A conversation on the mind of many Americans today is the amount of influence the rhetoric of public figures and the platforms they use have on the major events of the last few years, in particular, the invasion of the U.S. Capitol in January.
These riots, along with other events, have been partially attributed to the rhetoric used by various public figures, especially those in the political sphere. One of the most notable questions is just how much influence these public figures have.
“Just by the sheer number of people they reach alone is a big influence,” said Sociology Professor Donnisha Lugo. “And the fact that a lot of their speech can go unchecked because it’s labeled First Amendment rights, we have to be very careful about when those First Amendment rights cross the line to incite the violence we did see at the Capitol.”
In the case of the Capitol riots, many have pointed towards both former President Donald Trump and other members of the Republican Party as inciting the rioters’ actions, both leading up to and during the events at the Capitol.
“As far as actually trying to move on that accusation of inciting a riot, it would be difficult to prove that in a senate trial for impeachment,” said Communications Professor Daniel DuBray.
DuBray said that while Trump was certainly influential in the motivations of the protestors, he didn’t necessarily believe that he directly incited the later violence.
“I don’t think there’s a time when you see Donald Trump saying ‘I want everyone to be down there at the Capitol Mall at this time of day, and bring your rocks and torches,’ I just don’t see that level for inciting,” said Dubray.

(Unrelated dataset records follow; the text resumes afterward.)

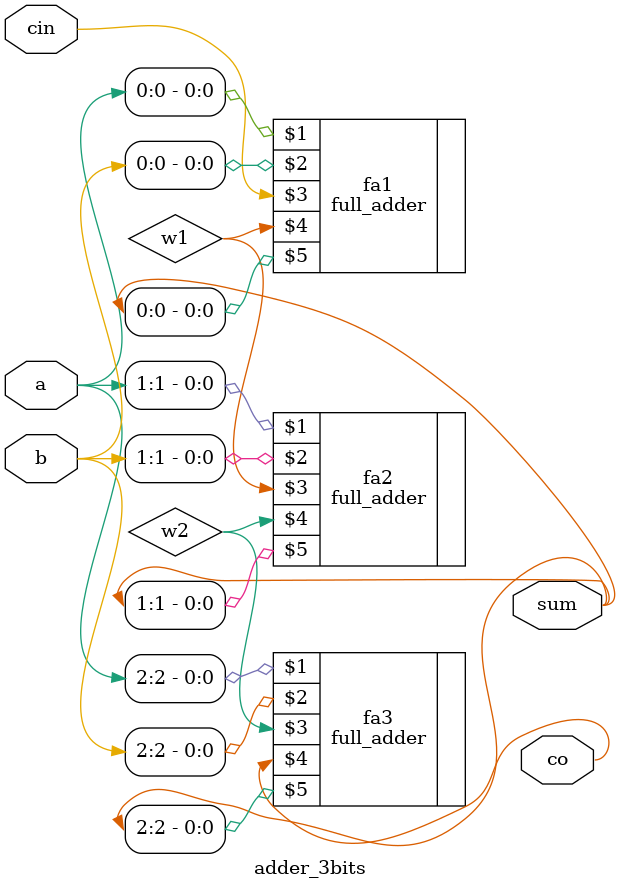
<source format=v>
`include "full_adder.v"

module adder_3bits
(
input [2:0] a, b,
input cin,
output [2:0] sum,
output co
);

wire w1, w2;

full_adder fa1(a[0], b[0], cin, w1, sum[0]);
full_adder fa2(a[1], b[1], w1, w2, sum[1]);
full_adder fa3(a[2], b[2], w2, co, sum[2]);

endmodule

</source>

In order for speech to be considered incitement and not protected under the First Amendment, it must fall under the standard of Imminent Lawless Action. The standard, established in Brandenburg v. Ohio in 1969, requires the lawless action being incited to happen soon and for it to be likely to actually happen.
In addition to the focus on individual rhetoric, there has also been attention paid to the various news and social media companies regarding their responsibility in providing a platform to these individuals and their moderation of them.

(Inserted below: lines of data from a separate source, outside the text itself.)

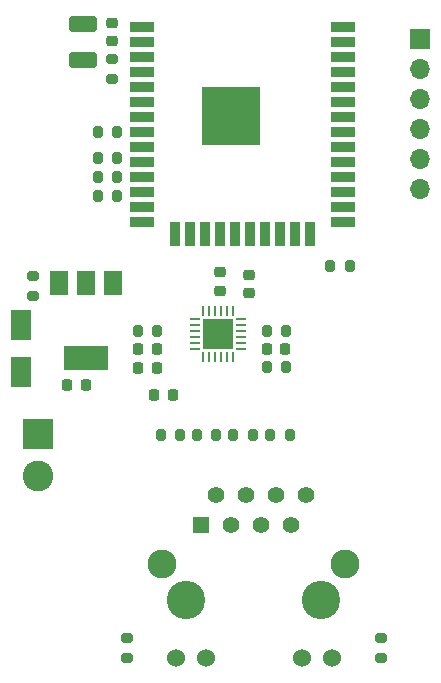
<source format=gbr>
%TF.GenerationSoftware,KiCad,Pcbnew,6.0.4*%
%TF.CreationDate,2022-06-16T01:35:27+03:00*%
%TF.ProjectId,MULTIGW,4d554c54-4947-4572-9e6b-696361645f70,rev?*%
%TF.SameCoordinates,Original*%
%TF.FileFunction,Soldermask,Top*%
%TF.FilePolarity,Negative*%
%FSLAX46Y46*%
G04 Gerber Fmt 4.6, Leading zero omitted, Abs format (unit mm)*
G04 Created by KiCad (PCBNEW 6.0.4) date 2022-06-16 01:35:27*
%MOMM*%
%LPD*%
G01*
G04 APERTURE LIST*
G04 Aperture macros list*
%AMRoundRect*
0 Rectangle with rounded corners*
0 $1 Rounding radius*
0 $2 $3 $4 $5 $6 $7 $8 $9 X,Y pos of 4 corners*
0 Add a 4 corners polygon primitive as box body*
4,1,4,$2,$3,$4,$5,$6,$7,$8,$9,$2,$3,0*
0 Add four circle primitives for the rounded corners*
1,1,$1+$1,$2,$3*
1,1,$1+$1,$4,$5*
1,1,$1+$1,$6,$7*
1,1,$1+$1,$8,$9*
0 Add four rect primitives between the rounded corners*
20,1,$1+$1,$2,$3,$4,$5,0*
20,1,$1+$1,$4,$5,$6,$7,0*
20,1,$1+$1,$6,$7,$8,$9,0*
20,1,$1+$1,$8,$9,$2,$3,0*%
G04 Aperture macros list end*
%ADD10RoundRect,0.200000X-0.275000X0.200000X-0.275000X-0.200000X0.275000X-0.200000X0.275000X0.200000X0*%
%ADD11RoundRect,0.200000X0.200000X0.275000X-0.200000X0.275000X-0.200000X-0.275000X0.200000X-0.275000X0*%
%ADD12RoundRect,0.200000X-0.200000X-0.275000X0.200000X-0.275000X0.200000X0.275000X-0.200000X0.275000X0*%
%ADD13RoundRect,0.062500X0.350000X0.062500X-0.350000X0.062500X-0.350000X-0.062500X0.350000X-0.062500X0*%
%ADD14RoundRect,0.062500X0.062500X0.350000X-0.062500X0.350000X-0.062500X-0.350000X0.062500X-0.350000X0*%
%ADD15R,2.600000X2.600000*%
%ADD16RoundRect,0.250000X0.925000X-0.412500X0.925000X0.412500X-0.925000X0.412500X-0.925000X-0.412500X0*%
%ADD17RoundRect,0.225000X0.225000X0.250000X-0.225000X0.250000X-0.225000X-0.250000X0.225000X-0.250000X0*%
%ADD18R,2.000000X0.900000*%
%ADD19R,0.900000X2.000000*%
%ADD20R,5.000000X5.000000*%
%ADD21RoundRect,0.225000X-0.225000X-0.250000X0.225000X-0.250000X0.225000X0.250000X-0.225000X0.250000X0*%
%ADD22RoundRect,0.225000X-0.250000X0.225000X-0.250000X-0.225000X0.250000X-0.225000X0.250000X0.225000X0*%
%ADD23RoundRect,0.200000X0.275000X-0.200000X0.275000X0.200000X-0.275000X0.200000X-0.275000X-0.200000X0*%
%ADD24R,1.700000X1.700000*%
%ADD25O,1.700000X1.700000*%
%ADD26C,2.600000*%
%ADD27RoundRect,0.225000X0.250000X-0.225000X0.250000X0.225000X-0.250000X0.225000X-0.250000X-0.225000X0*%
%ADD28R,1.800000X2.500000*%
%ADD29C,3.250000*%
%ADD30R,1.398000X1.398000*%
%ADD31C,1.398000*%
%ADD32C,1.530000*%
%ADD33C,2.445000*%
%ADD34R,1.500000X2.000000*%
%ADD35R,3.800000X2.000000*%
G04 APERTURE END LIST*
D10*
%TO.C,R14*%
X128500000Y-113525000D03*
X128500000Y-115175000D03*
%TD*%
D11*
%TO.C,L1*%
X120425000Y-87500000D03*
X118775000Y-87500000D03*
%TD*%
D12*
%TO.C,R11*%
X118775000Y-90550000D03*
X120425000Y-90550000D03*
%TD*%
D11*
%TO.C,R9*%
X106125000Y-74460000D03*
X104475000Y-74460000D03*
%TD*%
D13*
%TO.C,U3*%
X116587500Y-89000000D03*
X116587500Y-88500000D03*
X116587500Y-88000000D03*
X116587500Y-87500000D03*
X116587500Y-87000000D03*
X116587500Y-86500000D03*
D14*
X115900000Y-85812500D03*
X115400000Y-85812500D03*
X114900000Y-85812500D03*
X114400000Y-85812500D03*
X113900000Y-85812500D03*
X113400000Y-85812500D03*
D13*
X112712500Y-86500000D03*
X112712500Y-87000000D03*
X112712500Y-87500000D03*
X112712500Y-88000000D03*
X112712500Y-88500000D03*
X112712500Y-89000000D03*
D14*
X113400000Y-89687500D03*
X113900000Y-89687500D03*
X114400000Y-89687500D03*
X114900000Y-89687500D03*
X115400000Y-89687500D03*
X115900000Y-89687500D03*
D15*
X114650000Y-87750000D03*
%TD*%
D16*
%TO.C,C4*%
X103200000Y-64537500D03*
X103200000Y-61462500D03*
%TD*%
D17*
%TO.C,C2*%
X103475000Y-92100000D03*
X101925000Y-92100000D03*
%TD*%
D18*
%TO.C,U2*%
X108240000Y-61755000D03*
X108240000Y-63025000D03*
X108240000Y-64295000D03*
X108240000Y-65565000D03*
X108240000Y-66835000D03*
X108240000Y-68105000D03*
X108240000Y-69375000D03*
X108240000Y-70645000D03*
X108240000Y-71915000D03*
X108240000Y-73185000D03*
X108240000Y-74455000D03*
X108240000Y-75725000D03*
X108240000Y-76995000D03*
X108240000Y-78265000D03*
D19*
X111025000Y-79265000D03*
X112295000Y-79265000D03*
X113565000Y-79265000D03*
X114835000Y-79265000D03*
X116105000Y-79265000D03*
X117375000Y-79265000D03*
X118645000Y-79265000D03*
X119915000Y-79265000D03*
X121185000Y-79265000D03*
X122455000Y-79265000D03*
D18*
X125240000Y-78265000D03*
X125240000Y-76995000D03*
X125240000Y-75725000D03*
X125240000Y-74455000D03*
X125240000Y-73185000D03*
X125240000Y-71915000D03*
X125240000Y-70645000D03*
X125240000Y-69375000D03*
X125240000Y-68105000D03*
X125240000Y-66835000D03*
X125240000Y-65565000D03*
X125240000Y-64295000D03*
X125240000Y-63025000D03*
X125240000Y-61755000D03*
D20*
X115740000Y-69255000D03*
%TD*%
D21*
%TO.C,C8*%
X118825000Y-89000000D03*
X120375000Y-89000000D03*
%TD*%
D22*
%TO.C,C7*%
X114800000Y-82525000D03*
X114800000Y-84075000D03*
%TD*%
D23*
%TO.C,R6*%
X105700000Y-66125000D03*
X105700000Y-64475000D03*
%TD*%
D12*
%TO.C,R3*%
X119075000Y-96300000D03*
X120725000Y-96300000D03*
%TD*%
D10*
%TO.C,R5*%
X106950000Y-113525000D03*
X106950000Y-115175000D03*
%TD*%
D24*
%TO.C,J2*%
X131800000Y-62750000D03*
D25*
X131800000Y-65290000D03*
X131800000Y-67830000D03*
X131800000Y-70370000D03*
X131800000Y-72910000D03*
X131800000Y-75450000D03*
%TD*%
D11*
%TO.C,R8*%
X106125000Y-72860000D03*
X104475000Y-72860000D03*
%TD*%
D15*
%TO.C,J3*%
X99455000Y-96250000D03*
D26*
X99455000Y-99750000D03*
%TD*%
D27*
%TO.C,C3*%
X105700000Y-62975000D03*
X105700000Y-61425000D03*
%TD*%
D10*
%TO.C,C1*%
X99000000Y-82875000D03*
X99000000Y-84525000D03*
%TD*%
D21*
%TO.C,C6*%
X109275000Y-92950000D03*
X110825000Y-92950000D03*
%TD*%
D28*
%TO.C,D1*%
X98000000Y-87000000D03*
X98000000Y-91000000D03*
%TD*%
D12*
%TO.C,R7*%
X124175000Y-82000000D03*
X125825000Y-82000000D03*
%TD*%
D11*
%TO.C,R10*%
X106125000Y-76060000D03*
X104475000Y-76060000D03*
%TD*%
D29*
%TO.C,J1*%
X111985000Y-110250000D03*
X123415000Y-110250000D03*
D30*
X113250000Y-103900000D03*
D31*
X114520000Y-101360000D03*
X115790000Y-103900000D03*
X117060000Y-101360000D03*
X118330000Y-103900000D03*
X119600000Y-101360000D03*
X120870000Y-103900000D03*
X122140000Y-101360000D03*
D32*
X111075000Y-115150000D03*
X113615000Y-115150000D03*
X121785000Y-115150000D03*
X124325000Y-115150000D03*
D33*
X109955000Y-107200000D03*
X125445000Y-107200000D03*
%TD*%
D11*
%TO.C,R1*%
X111475000Y-96300000D03*
X109825000Y-96300000D03*
%TD*%
D12*
%TO.C,R2*%
X112875000Y-96300000D03*
X114525000Y-96300000D03*
%TD*%
D17*
%TO.C,C10*%
X109475000Y-90650000D03*
X107925000Y-90650000D03*
%TD*%
D11*
%TO.C,R4*%
X117625000Y-96300000D03*
X115975000Y-96300000D03*
%TD*%
%TO.C,R13*%
X106125000Y-70600000D03*
X104475000Y-70600000D03*
%TD*%
D27*
%TO.C,C9*%
X117300000Y-84275000D03*
X117300000Y-82725000D03*
%TD*%
D34*
%TO.C,U1*%
X105800000Y-83450000D03*
X103500000Y-83450000D03*
D35*
X103500000Y-89750000D03*
D34*
X101200000Y-83450000D03*
%TD*%
D12*
%TO.C,R12*%
X107875000Y-87500000D03*
X109525000Y-87500000D03*
%TD*%
D17*
%TO.C,C11*%
X109475000Y-89050000D03*
X107925000Y-89050000D03*
%TD*%
M02*

</source>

“You’re seeing this debate on the left and right about the right of freedom of corporate expression,” said Communications Professor Nathan Miller. “In the past, the right was very for it while the left was worried about censorship, but in the last year after there have been bans on these platforms, you’ve suddenly seen them change their minds on the topic.”
Miller said that it’s a lose-lose situation for these mass communication companies as there will generally be at least one side against them.

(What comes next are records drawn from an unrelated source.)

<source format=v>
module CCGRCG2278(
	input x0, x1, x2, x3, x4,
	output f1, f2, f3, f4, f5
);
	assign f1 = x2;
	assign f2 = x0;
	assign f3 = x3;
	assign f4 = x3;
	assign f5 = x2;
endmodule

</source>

Another issue these platforms have been put in front of is self-moderation, especially in terms of what information is being shared and its accuracy.
“While I would like the community and society to share responsibility, like how the news media reports and how we the audience consume,” said Lugo. “When we’re talking directly about misinformation we know is misinformation, those outlets have a duty to at least put some notification of it.”
Lugo said that while some platforms have adopted this policy, it was done later than it needed to be. Lugo also said that this small notification gives those consuming the media a chance to do their own research before taking the information presented at face-value.
Miller said there is more of a focus on rhetoric and language now than ever, saying he has never seen as much attention paid to rhetoric in his lifetime.
DuBray attributed this increased focus to the initial campaign and presidency of Donald Trump, saying his going against the conventions of political rhetoric.
“He was basically stating things in an opinionated way, how he saw them,” said DuBray. “The media was perplexed because when they would do polls, instead of seeing it make his approval rating going down, it increased, and he went on to win the election.”
Dubray would also say that his usage of Twitter was self-indulgent, adding to the attention. He said at the time it seemed like Trump was able to seemingly say whatever he wanted without consequence, but recently there has been a definite backlash.
“Me personally, I was glad to see the message is that you need to be responsible in the way you communicate and the language you use,” said DuBray. “And that’s not because of one political view over another, for me, any political candidate or officeholder of either side of political views needs responsibility in the way they communicate.”
The increase in racial and social justice ideologies has also led people to pay more attention to language and try to use more equity-minded language, said DuBray.
While rhetoric and the platforms they’re presented on have been a part of our society for a long time now, it seems like only recently we’ve been truly focusing on it. How or if this focus will change the way we communicate, be it through our use of language or its moderation, is something we are watching develop before our eyes.